**Code change snippets**
>>>>>

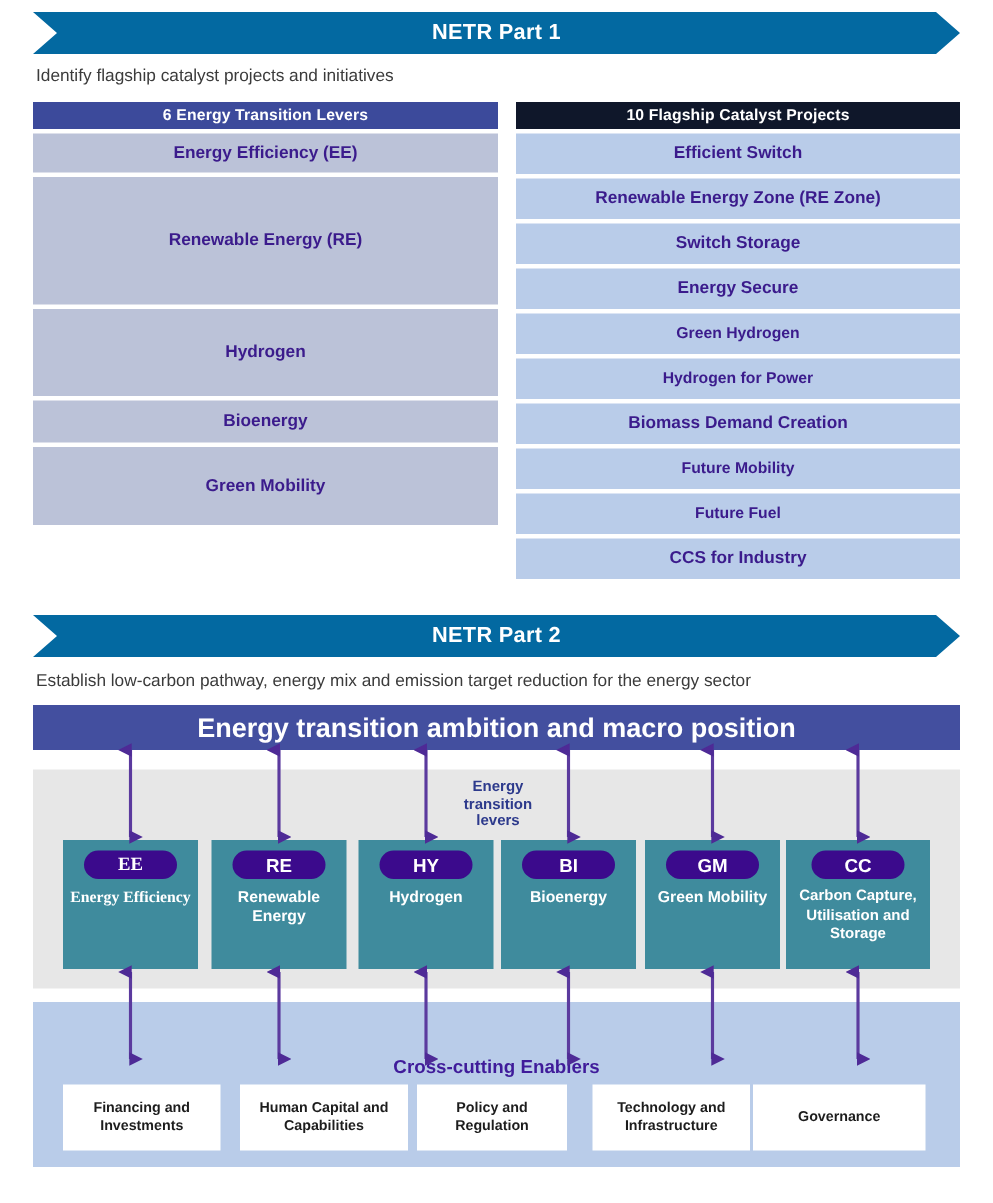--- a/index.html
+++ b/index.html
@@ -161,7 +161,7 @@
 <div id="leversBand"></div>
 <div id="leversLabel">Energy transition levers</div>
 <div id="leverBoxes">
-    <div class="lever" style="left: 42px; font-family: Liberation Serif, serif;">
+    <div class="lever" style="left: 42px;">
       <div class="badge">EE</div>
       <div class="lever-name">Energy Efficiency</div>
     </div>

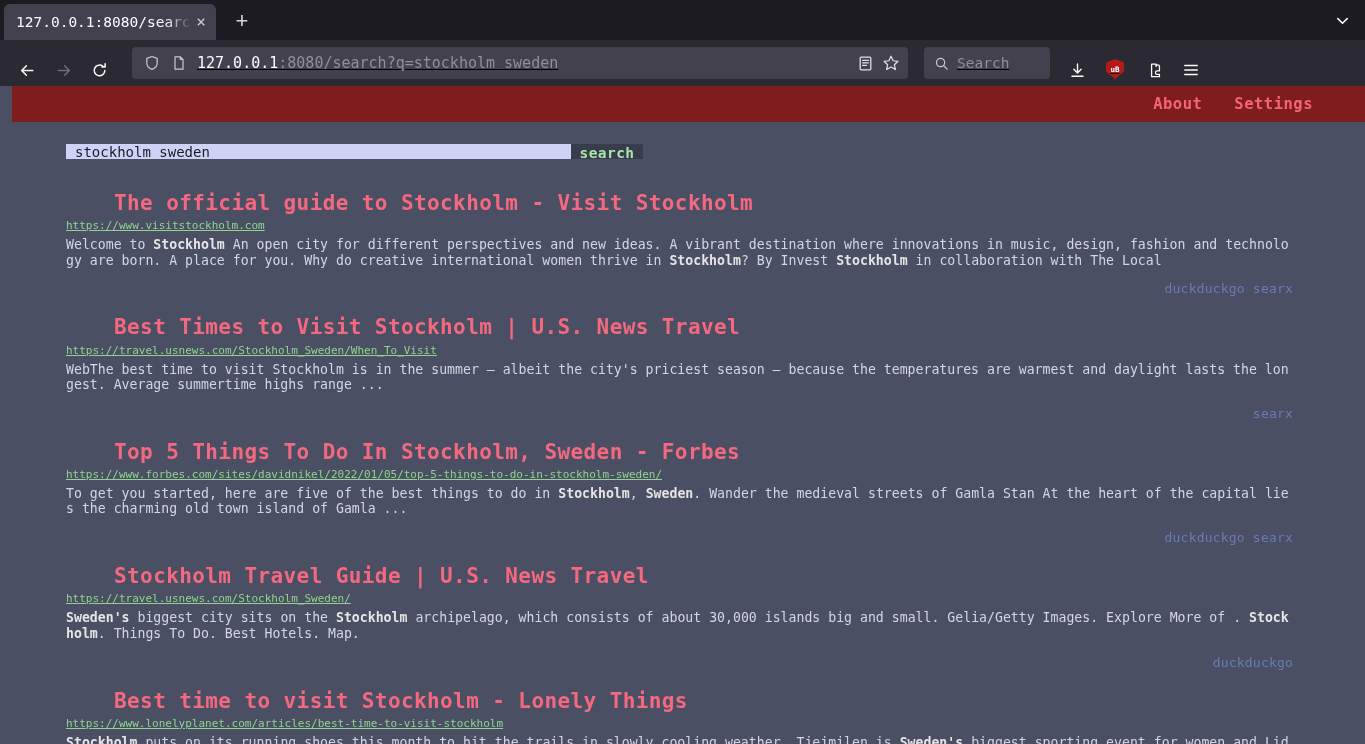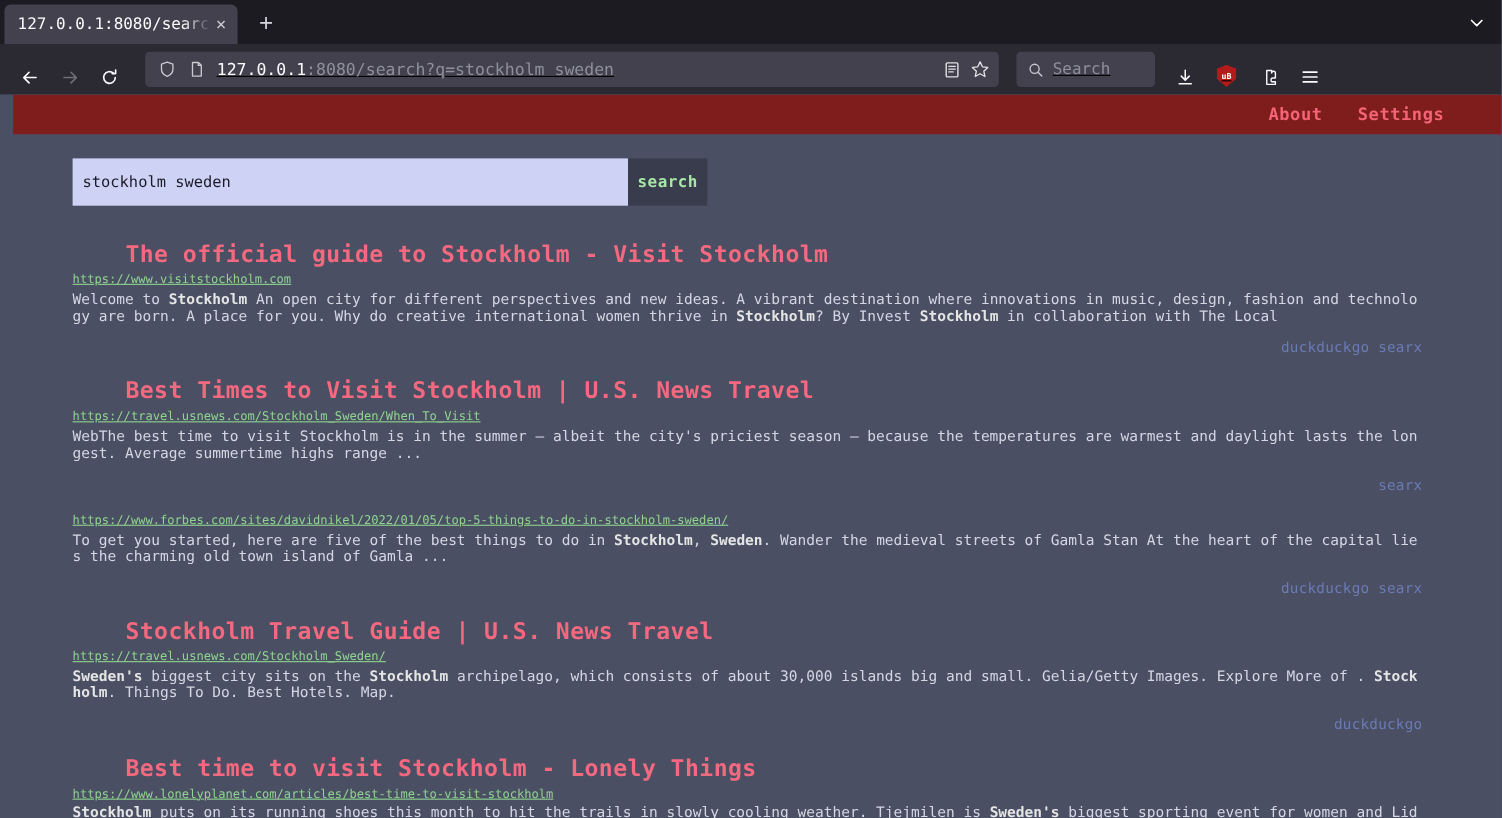--- a/index.html
+++ b/index.html
@@ -153,7 +153,7 @@
   }
 
   .search-area { padding: 22px 0 0 66px; }
-  .search-form { display: flex; width: 577px; height: 43px; }
+  .search-form { display: flex; width: 577px; height: 15px; }
   .q-input {
     flex: 1 1 auto;
     background: #ced3f5;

<<<<<

**Action item**
Where a line in the records above contains the string "style", copy that line.

**Completed exercise**
-    <div class="lever" style="left: 42px; font-family: Liberation Serif, serif;">
+    <div class="lever" style="left: 42px;">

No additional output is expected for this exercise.